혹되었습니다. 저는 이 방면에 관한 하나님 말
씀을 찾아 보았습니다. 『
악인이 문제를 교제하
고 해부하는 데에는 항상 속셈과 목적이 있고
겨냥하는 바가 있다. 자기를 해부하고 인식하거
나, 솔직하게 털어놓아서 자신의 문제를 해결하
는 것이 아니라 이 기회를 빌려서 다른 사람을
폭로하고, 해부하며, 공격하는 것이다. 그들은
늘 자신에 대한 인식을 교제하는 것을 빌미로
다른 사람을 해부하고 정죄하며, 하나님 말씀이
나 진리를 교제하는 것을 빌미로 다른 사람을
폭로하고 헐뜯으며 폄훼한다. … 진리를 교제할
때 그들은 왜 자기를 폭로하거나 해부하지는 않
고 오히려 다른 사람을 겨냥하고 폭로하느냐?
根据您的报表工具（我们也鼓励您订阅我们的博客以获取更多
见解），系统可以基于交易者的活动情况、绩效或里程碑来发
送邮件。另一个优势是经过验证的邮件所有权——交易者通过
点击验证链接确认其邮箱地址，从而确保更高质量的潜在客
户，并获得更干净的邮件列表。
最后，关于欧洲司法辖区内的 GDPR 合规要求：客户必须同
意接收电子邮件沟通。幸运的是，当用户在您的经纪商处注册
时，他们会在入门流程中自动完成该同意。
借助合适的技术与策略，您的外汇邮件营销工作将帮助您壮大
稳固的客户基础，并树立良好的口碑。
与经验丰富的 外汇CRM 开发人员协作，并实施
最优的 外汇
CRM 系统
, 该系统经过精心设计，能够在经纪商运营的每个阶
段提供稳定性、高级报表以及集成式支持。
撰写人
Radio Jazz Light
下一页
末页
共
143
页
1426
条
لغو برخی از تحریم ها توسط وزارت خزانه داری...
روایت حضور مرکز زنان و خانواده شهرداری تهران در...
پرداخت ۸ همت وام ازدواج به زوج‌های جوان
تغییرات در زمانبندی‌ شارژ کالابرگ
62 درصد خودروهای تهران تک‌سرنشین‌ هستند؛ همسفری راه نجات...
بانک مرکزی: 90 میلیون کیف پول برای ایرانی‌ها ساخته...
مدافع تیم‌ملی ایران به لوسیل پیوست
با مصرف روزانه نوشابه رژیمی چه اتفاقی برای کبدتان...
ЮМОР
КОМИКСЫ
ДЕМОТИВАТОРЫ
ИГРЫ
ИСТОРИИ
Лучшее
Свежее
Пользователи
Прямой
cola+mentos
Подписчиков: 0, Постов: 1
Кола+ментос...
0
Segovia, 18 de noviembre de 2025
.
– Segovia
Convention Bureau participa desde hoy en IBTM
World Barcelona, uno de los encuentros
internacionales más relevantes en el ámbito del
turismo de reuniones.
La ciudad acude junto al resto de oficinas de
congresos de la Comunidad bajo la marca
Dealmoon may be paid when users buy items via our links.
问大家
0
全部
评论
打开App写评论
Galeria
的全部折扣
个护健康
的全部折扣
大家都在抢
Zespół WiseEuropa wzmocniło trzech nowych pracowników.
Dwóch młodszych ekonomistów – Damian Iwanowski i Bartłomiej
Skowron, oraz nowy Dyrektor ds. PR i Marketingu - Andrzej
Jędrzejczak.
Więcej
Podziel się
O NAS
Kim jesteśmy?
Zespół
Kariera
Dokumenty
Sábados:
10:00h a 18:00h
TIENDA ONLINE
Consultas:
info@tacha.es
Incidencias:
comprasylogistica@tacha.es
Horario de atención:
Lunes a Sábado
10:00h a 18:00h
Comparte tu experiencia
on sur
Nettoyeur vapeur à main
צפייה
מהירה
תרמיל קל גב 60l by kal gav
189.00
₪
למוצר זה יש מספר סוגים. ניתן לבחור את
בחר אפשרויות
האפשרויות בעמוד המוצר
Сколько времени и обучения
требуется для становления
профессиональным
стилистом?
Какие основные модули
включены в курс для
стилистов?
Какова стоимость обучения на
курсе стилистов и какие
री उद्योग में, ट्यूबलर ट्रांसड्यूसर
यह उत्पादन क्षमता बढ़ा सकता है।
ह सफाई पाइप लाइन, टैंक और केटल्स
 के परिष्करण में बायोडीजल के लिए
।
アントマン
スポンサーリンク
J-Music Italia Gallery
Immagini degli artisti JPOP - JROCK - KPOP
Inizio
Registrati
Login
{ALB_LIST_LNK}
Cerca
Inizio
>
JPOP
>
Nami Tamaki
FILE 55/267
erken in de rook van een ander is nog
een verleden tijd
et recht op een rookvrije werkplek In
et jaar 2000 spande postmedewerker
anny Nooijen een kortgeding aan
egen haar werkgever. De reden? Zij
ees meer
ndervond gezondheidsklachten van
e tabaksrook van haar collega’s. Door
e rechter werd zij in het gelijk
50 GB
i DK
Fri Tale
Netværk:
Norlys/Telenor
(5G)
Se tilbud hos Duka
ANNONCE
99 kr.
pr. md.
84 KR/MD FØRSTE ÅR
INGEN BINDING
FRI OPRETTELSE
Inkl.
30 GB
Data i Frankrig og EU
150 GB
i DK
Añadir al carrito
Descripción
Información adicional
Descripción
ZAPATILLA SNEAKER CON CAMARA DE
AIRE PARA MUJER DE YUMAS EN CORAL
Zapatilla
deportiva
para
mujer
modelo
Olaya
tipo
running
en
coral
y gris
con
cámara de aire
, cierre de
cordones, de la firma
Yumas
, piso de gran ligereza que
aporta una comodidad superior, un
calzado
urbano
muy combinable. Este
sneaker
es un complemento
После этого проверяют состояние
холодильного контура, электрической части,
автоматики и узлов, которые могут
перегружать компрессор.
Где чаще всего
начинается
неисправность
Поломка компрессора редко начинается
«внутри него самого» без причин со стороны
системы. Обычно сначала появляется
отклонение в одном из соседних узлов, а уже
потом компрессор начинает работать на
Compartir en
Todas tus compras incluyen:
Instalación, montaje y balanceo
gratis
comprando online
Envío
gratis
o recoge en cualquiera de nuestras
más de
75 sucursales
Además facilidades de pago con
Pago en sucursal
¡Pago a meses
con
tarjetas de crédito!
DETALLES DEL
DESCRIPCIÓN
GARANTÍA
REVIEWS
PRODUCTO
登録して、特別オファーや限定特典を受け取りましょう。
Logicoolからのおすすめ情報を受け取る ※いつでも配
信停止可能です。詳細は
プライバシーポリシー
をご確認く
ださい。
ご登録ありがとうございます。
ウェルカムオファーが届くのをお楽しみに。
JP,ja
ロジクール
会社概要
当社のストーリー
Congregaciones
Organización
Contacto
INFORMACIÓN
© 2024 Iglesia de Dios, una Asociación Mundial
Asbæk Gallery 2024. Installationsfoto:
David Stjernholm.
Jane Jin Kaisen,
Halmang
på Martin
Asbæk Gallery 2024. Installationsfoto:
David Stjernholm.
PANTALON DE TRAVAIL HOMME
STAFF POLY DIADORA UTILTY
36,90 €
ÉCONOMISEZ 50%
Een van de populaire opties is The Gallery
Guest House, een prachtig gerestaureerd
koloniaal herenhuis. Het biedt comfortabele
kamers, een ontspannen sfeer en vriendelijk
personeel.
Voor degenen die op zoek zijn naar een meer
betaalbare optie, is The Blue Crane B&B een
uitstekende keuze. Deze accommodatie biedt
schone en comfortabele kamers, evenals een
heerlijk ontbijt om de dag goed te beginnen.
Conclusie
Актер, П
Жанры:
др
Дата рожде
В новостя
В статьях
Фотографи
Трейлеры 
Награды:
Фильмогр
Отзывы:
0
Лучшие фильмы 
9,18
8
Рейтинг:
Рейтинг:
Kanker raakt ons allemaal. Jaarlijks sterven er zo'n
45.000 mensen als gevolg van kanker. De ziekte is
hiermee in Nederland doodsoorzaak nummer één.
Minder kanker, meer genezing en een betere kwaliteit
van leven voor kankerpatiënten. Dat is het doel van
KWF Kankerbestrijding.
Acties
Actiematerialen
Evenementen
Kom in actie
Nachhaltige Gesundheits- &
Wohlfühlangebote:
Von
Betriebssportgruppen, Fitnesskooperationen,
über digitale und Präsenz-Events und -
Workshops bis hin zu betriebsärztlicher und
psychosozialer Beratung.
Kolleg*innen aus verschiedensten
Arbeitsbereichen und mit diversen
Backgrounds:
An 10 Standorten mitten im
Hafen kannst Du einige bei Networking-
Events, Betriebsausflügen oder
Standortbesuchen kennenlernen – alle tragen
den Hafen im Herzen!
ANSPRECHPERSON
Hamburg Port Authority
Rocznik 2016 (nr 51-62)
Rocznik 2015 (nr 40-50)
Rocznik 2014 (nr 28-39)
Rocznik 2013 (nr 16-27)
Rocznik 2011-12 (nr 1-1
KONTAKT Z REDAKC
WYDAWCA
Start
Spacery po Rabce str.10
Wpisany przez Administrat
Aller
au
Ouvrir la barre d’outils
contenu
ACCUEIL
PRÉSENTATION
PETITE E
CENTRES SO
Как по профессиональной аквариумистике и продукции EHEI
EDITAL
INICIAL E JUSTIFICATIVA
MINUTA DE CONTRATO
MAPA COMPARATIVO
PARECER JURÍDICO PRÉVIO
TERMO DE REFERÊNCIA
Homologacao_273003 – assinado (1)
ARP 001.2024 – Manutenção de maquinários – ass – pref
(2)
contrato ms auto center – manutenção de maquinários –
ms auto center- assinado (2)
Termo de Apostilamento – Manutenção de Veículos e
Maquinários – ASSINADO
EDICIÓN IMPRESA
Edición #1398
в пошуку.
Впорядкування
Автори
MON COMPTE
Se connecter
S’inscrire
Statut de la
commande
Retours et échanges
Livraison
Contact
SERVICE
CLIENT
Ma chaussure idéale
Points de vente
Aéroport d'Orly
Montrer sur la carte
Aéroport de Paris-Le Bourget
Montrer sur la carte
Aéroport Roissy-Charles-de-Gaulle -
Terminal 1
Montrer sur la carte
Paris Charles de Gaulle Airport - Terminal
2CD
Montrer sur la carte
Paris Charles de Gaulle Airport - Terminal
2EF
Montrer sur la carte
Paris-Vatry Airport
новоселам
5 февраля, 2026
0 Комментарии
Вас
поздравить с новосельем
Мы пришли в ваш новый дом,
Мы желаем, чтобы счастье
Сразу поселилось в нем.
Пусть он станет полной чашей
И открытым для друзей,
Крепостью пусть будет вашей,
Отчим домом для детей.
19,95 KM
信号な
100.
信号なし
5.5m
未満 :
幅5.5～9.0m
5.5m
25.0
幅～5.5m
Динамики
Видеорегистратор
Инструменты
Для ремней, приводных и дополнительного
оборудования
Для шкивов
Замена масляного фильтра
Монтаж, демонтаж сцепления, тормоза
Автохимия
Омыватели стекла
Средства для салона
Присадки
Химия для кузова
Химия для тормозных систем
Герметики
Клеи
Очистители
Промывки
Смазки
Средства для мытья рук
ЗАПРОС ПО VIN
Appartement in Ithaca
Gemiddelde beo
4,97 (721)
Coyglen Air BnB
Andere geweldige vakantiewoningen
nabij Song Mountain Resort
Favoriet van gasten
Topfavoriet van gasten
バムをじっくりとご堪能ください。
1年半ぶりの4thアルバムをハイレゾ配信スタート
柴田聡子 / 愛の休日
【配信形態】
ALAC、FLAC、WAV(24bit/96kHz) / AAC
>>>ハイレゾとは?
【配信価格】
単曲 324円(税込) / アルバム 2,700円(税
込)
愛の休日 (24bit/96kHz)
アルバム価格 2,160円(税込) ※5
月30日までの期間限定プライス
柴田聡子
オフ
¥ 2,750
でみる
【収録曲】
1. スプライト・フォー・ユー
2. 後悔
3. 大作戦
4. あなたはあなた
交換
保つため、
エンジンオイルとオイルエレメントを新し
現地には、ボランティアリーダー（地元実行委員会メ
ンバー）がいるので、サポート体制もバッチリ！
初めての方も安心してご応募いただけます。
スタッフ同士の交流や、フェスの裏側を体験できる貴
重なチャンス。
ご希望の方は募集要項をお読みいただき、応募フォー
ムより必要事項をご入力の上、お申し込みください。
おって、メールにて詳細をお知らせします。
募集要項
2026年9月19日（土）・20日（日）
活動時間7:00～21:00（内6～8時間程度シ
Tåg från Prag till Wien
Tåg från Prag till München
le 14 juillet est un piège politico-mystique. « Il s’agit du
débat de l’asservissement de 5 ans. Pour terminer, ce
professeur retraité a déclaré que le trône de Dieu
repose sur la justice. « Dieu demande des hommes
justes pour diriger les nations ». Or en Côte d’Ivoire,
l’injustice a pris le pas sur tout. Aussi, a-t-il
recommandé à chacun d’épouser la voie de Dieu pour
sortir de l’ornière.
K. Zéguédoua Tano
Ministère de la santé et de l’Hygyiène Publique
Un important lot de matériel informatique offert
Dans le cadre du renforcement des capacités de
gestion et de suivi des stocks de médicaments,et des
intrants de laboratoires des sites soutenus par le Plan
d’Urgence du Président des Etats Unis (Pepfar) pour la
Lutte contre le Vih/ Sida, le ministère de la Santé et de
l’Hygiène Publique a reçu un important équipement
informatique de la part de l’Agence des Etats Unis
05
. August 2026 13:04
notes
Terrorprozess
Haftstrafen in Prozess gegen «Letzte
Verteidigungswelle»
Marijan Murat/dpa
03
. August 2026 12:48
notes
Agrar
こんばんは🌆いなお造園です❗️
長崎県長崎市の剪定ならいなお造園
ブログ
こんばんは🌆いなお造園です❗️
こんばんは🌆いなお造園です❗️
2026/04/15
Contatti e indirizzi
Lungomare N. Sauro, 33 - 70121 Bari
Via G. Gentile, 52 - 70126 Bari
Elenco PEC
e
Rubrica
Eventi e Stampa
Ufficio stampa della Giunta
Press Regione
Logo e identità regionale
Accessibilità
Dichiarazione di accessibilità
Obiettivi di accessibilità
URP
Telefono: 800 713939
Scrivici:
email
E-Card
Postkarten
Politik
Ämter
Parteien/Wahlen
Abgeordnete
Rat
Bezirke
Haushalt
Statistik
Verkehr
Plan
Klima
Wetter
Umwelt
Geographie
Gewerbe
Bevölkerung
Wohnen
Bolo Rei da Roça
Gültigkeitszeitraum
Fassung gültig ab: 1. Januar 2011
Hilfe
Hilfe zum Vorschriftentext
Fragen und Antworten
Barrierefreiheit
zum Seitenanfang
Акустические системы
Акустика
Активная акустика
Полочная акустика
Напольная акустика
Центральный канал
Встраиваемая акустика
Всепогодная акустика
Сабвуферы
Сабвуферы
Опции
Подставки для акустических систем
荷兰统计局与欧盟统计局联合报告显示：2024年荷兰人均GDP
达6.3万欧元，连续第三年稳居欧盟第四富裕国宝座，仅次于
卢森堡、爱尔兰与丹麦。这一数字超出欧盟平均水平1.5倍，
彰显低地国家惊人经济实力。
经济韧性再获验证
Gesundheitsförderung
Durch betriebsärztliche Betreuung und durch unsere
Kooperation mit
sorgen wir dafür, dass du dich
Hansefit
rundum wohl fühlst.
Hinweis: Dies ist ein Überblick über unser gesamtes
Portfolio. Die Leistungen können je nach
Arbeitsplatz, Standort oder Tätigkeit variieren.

(WHAT IS BEING ASKED) What you return must be an exact retyping of the lines above starting at the line with "erken in de rook van een ander is nog" and ending at the line with "ÉCONOMISEZ 50%", and nothing besides.

(OUTPUT OF THE EXERCISE)
erken in de rook van een ander is nog
een verleden tijd
et recht op een rookvrije werkplek In
et jaar 2000 spande postmedewerker
anny Nooijen een kortgeding aan
egen haar werkgever. De reden? Zij
ees meer
ndervond gezondheidsklachten van
e tabaksrook van haar collega’s. Door
e rechter werd zij in het gelijk
50 GB
i DK
Fri Tale
Netværk:
Norlys/Telenor
(5G)
Se tilbud hos Duka
ANNONCE
99 kr.
pr. md.
84 KR/MD FØRSTE ÅR
INGEN BINDING
FRI OPRETTELSE
Inkl.
30 GB
Data i Frankrig og EU
150 GB
i DK
Añadir al carrito
Descripción
Información adicional
Descripción
ZAPATILLA SNEAKER CON CAMARA DE
AIRE PARA MUJER DE YUMAS EN CORAL
Zapatilla
deportiva
para
mujer
modelo
Olaya
tipo
running
en
coral
y gris
con
cámara de aire
, cierre de
cordones, de la firma
Yumas
, piso de gran ligereza que
aporta una comodidad superior, un
calzado
urbano
muy combinable. Este
sneaker
es un complemento
После этого проверяют состояние
холодильного контура, электрической части,
автоматики и узлов, которые могут
перегружать компрессор.
Где чаще всего
начинается
неисправность
Поломка компрессора редко начинается
«внутри него самого» без причин со стороны
системы. Обычно сначала появляется
отклонение в одном из соседних узлов, а уже
потом компрессор начинает работать на
Compartir en
Todas tus compras incluyen:
Instalación, montaje y balanceo
gratis
comprando online
Envío
gratis
o recoge en cualquiera de nuestras
más de
75 sucursales
Además facilidades de pago con
Pago en sucursal
¡Pago a meses
con
tarjetas de crédito!
DETALLES DEL
DESCRIPCIÓN
GARANTÍA
REVIEWS
PRODUCTO
登録して、特別オファーや限定特典を受け取りましょう。
Logicoolからのおすすめ情報を受け取る ※いつでも配
信停止可能です。詳細は
プライバシーポリシー
をご確認く
ださい。
ご登録ありがとうございます。
ウェルカムオファーが届くのをお楽しみに。
JP,ja
ロジクール
会社概要
当社のストーリー
Congregaciones
Organización
Contacto
INFORMACIÓN
© 2024 Iglesia de Dios, una Asociación Mundial
Asbæk Gallery 2024. Installationsfoto:
David Stjernholm.
Jane Jin Kaisen,
Halmang
på Martin
Asbæk Gallery 2024. Installationsfoto:
David Stjernholm.
PANTALON DE TRAVAIL HOMME
STAFF POLY DIADORA UTILTY
36,90 €
ÉCONOMISEZ 50%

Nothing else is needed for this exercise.